On a shiny afternoon last week, Oliver Bill, a 24-year-old former student leader at Moi University, was busy moving up and down to irrigate his 1.3 acres under tomatoes using a portable solar powered pump.
The holder of a degree in strategic management has become a smart farmer, and is perhaps the most ambitious young man in Miguye village in Nyando Constituency, some 10km north of Kisumu town.
“I know the size of my farm is massive compared to that of all the other horticulture farmers in this area. The portable solar pumping system is relatively new as well,” said Bill, who started farming some four months ago.
The solar pump is his latest addition having acquired it recently from Future Pump in a friendly model that made him not feel any pinch.
For the last three years, Future Pump has been working with some 100 farmers in Nyanza and using them to research on how to better the water pump.
The research was part of the work supported by Africa Enterprise Challenge Fund (AECF), a Sh30.4 billion private sector fund that provides funding to enterprises in 24 countries across sub-Saharan Africa.
Through an initiative known as Renewable Energy, Adaptation and Climate Change Technology (REACT), small and medium size companies are asked to write proposals of their innovative business plans, which are then subjected to vetting.
Successful companies like Future Pump are, therefore, given loans to implement the projects as long as they can raise at least 50 per cent of the amount they are asking for.
Victor Ndiege, the Portfolio Manager – REACT, said for the Future Pump research, the 100 farmers purchased the first version of the pump named Sunflower 1 at Sh35,000 with an agreement that the company would collect feedback from them from time to time, and offer free servicing of the equipment.
Using the information collected from the farmers, the company would then modify the gadget further and offer the updated version of the machine to the farmers involved without further charges.

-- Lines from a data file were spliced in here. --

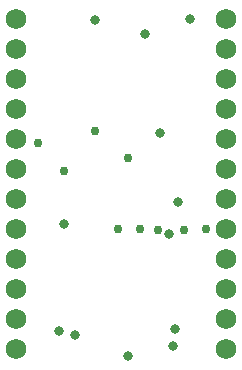
<source format=gbs>
G04*
G04 #@! TF.GenerationSoftware,Altium Limited,Altium Designer,22.9.1 (49)*
G04*
G04 Layer_Color=16711935*
%FSLAX44Y44*%
%MOMM*%
G71*
G04*
G04 #@! TF.SameCoordinates,E5F82799-094A-4641-A06E-9C292172CD6F*
G04*
G04*
G04 #@! TF.FilePolarity,Negative*
G04*
G01*
G75*
%ADD26C,1.7272*%
%ADD27C,0.8382*%
%ADD28C,0.7620*%
D26*
X16510Y271780D02*
D03*
Y297180D02*
D03*
X194310Y271780D02*
D03*
Y297180D02*
D03*
Y246380D02*
D03*
Y220980D02*
D03*
Y195580D02*
D03*
Y170180D02*
D03*
Y144780D02*
D03*
Y119380D02*
D03*
Y93980D02*
D03*
Y68580D02*
D03*
Y43180D02*
D03*
Y17780D02*
D03*
X16510Y246380D02*
D03*
Y220980D02*
D03*
Y195580D02*
D03*
Y170180D02*
D03*
Y144780D02*
D03*
Y119380D02*
D03*
Y93980D02*
D03*
Y68580D02*
D03*
Y43180D02*
D03*
Y17780D02*
D03*
D27*
X146366Y114570D02*
D03*
X153670Y142240D02*
D03*
X57150Y123190D02*
D03*
X149860Y20320D02*
D03*
X111760Y11430D02*
D03*
X125730Y284480D02*
D03*
X83820Y295910D02*
D03*
X66421Y29210D02*
D03*
X53340Y33020D02*
D03*
X151130Y34290D02*
D03*
X138430Y200660D02*
D03*
X163830Y297180D02*
D03*
D28*
X137160Y118110D02*
D03*
X158750D02*
D03*
X177800Y119380D02*
D03*
X102870D02*
D03*
X121846Y119454D02*
D03*
X83820Y201930D02*
D03*
X57579Y168069D02*
D03*
X111680Y178990D02*
D03*
X35560Y191770D02*
D03*
M02*

</source>
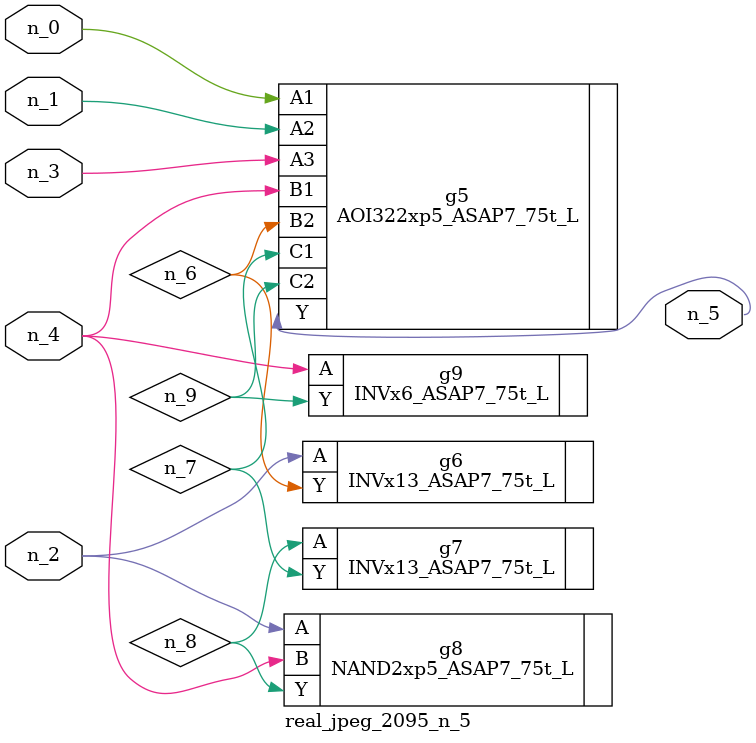
<source format=v>
module real_jpeg_2095_n_5 (n_4, n_0, n_1, n_2, n_3, n_5);

input n_4;
input n_0;
input n_1;
input n_2;
input n_3;

output n_5;

wire n_8;
wire n_6;
wire n_7;
wire n_9;

AOI322xp5_ASAP7_75t_L g5 ( 
.A1(n_0),
.A2(n_1),
.A3(n_3),
.B1(n_4),
.B2(n_6),
.C1(n_7),
.C2(n_9),
.Y(n_5)
);

INVx13_ASAP7_75t_L g6 ( 
.A(n_2),
.Y(n_6)
);

NAND2xp5_ASAP7_75t_L g8 ( 
.A(n_2),
.B(n_4),
.Y(n_8)
);

INVx6_ASAP7_75t_L g9 ( 
.A(n_4),
.Y(n_9)
);

INVx13_ASAP7_75t_L g7 ( 
.A(n_8),
.Y(n_7)
);


endmodule
</source>
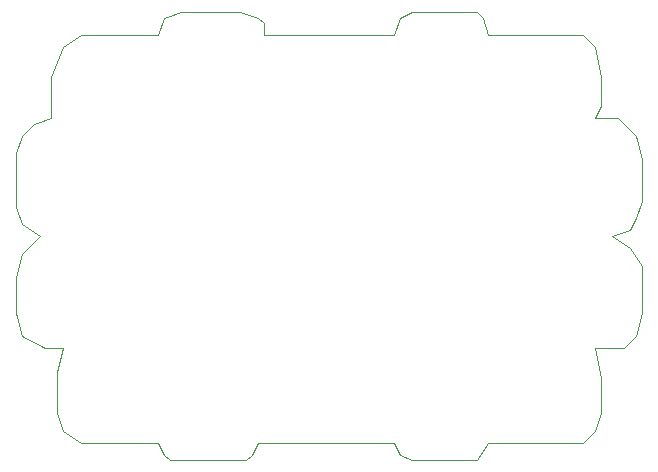
<source format=gbr>
%TF.GenerationSoftware,KiCad,Pcbnew,8.0.8*%
%TF.CreationDate,2025-04-07T01:24:50-03:00*%
%TF.ProjectId,Sao_Bomb,53616f5f-426f-46d6-922e-6b696361645f,rev?*%
%TF.SameCoordinates,Original*%
%TF.FileFunction,Profile,NP*%
%FSLAX46Y46*%
G04 Gerber Fmt 4.6, Leading zero omitted, Abs format (unit mm)*
G04 Created by KiCad (PCBNEW 8.0.8) date 2025-04-07 01:24:50*
%MOMM*%
%LPD*%
G01*
G04 APERTURE LIST*
%TA.AperFunction,Profile*%
%ADD10C,0.050000*%
%TD*%
G04 APERTURE END LIST*
D10*
X143500000Y-77500000D02*
X144000000Y-78000000D01*
X144000000Y-79000000D01*
X155000000Y-79000000D01*
X155500000Y-77500000D01*
X156500000Y-77000000D01*
X162000000Y-77000000D01*
X162500000Y-77500000D01*
X163000000Y-79000000D01*
X171000000Y-79000000D01*
X172000000Y-80000000D01*
X172500000Y-82500000D01*
X172500000Y-85000000D01*
X172000000Y-86000000D01*
X174000000Y-86000000D01*
X175500000Y-87500000D01*
X176000000Y-89500000D01*
X176000000Y-93000000D01*
X175500000Y-94500000D01*
X175000000Y-95500000D01*
X173500000Y-96000000D01*
X175000000Y-97000000D01*
X176000000Y-98500000D01*
X176000000Y-102500000D01*
X175500000Y-104500000D01*
X174500000Y-105500000D01*
X172000000Y-105500000D01*
X172500000Y-108000000D01*
X172500000Y-111000000D01*
X172000000Y-112500000D01*
X171000000Y-113500000D01*
X163000000Y-113500000D01*
X162000000Y-115000000D01*
X156500000Y-115000000D01*
X155500000Y-114500000D01*
X155000000Y-113500000D01*
X143500000Y-113500000D01*
X143000000Y-114500000D01*
X142500000Y-115000000D01*
X136000000Y-115000000D01*
X135500000Y-114500000D01*
X135000000Y-113500000D01*
X128500000Y-113500000D01*
X127000000Y-112500000D01*
X126500000Y-111000000D01*
X126500000Y-107500000D01*
X127000000Y-105500000D01*
X125500000Y-105500000D01*
X123500000Y-104500000D01*
X123000000Y-102500000D01*
X123000000Y-99500000D01*
X123500000Y-97500000D01*
X125000000Y-96000000D01*
X123500000Y-95000000D01*
X123000000Y-93500000D01*
X123000000Y-89000000D01*
X123500000Y-87500000D01*
X124500000Y-86500000D01*
X126000000Y-86000000D01*
X126000000Y-82500000D01*
X127000000Y-80000000D01*
X128500000Y-79000000D01*
X135000000Y-79000000D01*
X135500000Y-77500000D01*
X137000000Y-77000000D01*
X142000000Y-77000000D01*
X143500000Y-77500000D01*
M02*

</source>
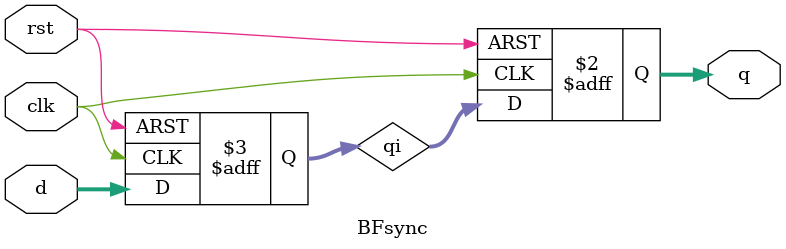
<source format=v>
`timescale 1ns / 1ps

module BFsync(
    input [2:0] d,
    input clk, rst,
    output reg [2:0] q
    );
    
    reg [2:0] qi;
    always@(posedge clk or posedge rst) begin
        if (rst) begin 
            q <= 3'b000;
            qi<= 3'b000;
        end
        else {q,qi} <= {qi,d}; 
    end
    
endmodule

</source>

Thanks to the research, the company has come up with two versions known as ‘Sunflower 1 (SF1)’ and 2 (SF2).
SOLAR ENERGY IS MORE SUSTAINABLE
So far, the SF2 which Bill acquired is the latest version of the pump, and is much smaller (20kg) with a solar panel that is collapsible into three parts making it much easier for farmers to transport. It is much more powerful than the SF1, which weighs 28kg.
Once the equipment is bought, the company provides spare parts and maintenance warranty at no extra cost for five years.
“Since the technology is subjected to harsh conditions on the farm, no amount of clever engineering will prevent it from breaking down at some point. So, rather than disingenuously portray our pumps as invincible, we have chosen to address this head on and make customer support as routine as our other operations,” said Martina Groenemeijer of Future Pump, adding farmers are allowed up to two year payment mode.
Bill has purchased two pumps at Sh65,000 each on credit. But looking at the crop on his farm, he is optimistic that he would clear the debt soon after selling the tomatoes.
“By March next year, I hope that I would have paid off the debt using proceeds from my tomatoes so that I can focus on other things,” he said, adding that the machine pumps water for up to 500 metres on a flat ground.
Ndiege notes that the solar technology is a more sustainable replacement for diesel and petrol powered generators, which are the most commonly used by smallholders in Kenya and many other African countries.
Jamlick Mutie, a Water Resource Engineer and an irrigation specialist, said solar pumps are the way to go especially for smallholders.
“For solar, the initial investment is higher than diesel pumps, but solar pumps have less maintenance costs compared to diesel pumps which need fueling now and then.”
However, Mutie said that nearly all the solar pumping systems in the market lack the battery chamber, which is a limiting factor for farmers whenever the weather is cloudy.
“Inclusion of the battery will definitely increase farmers’ performance because they need constant flow of water during transplanting and when their crop is at a flowering stage.”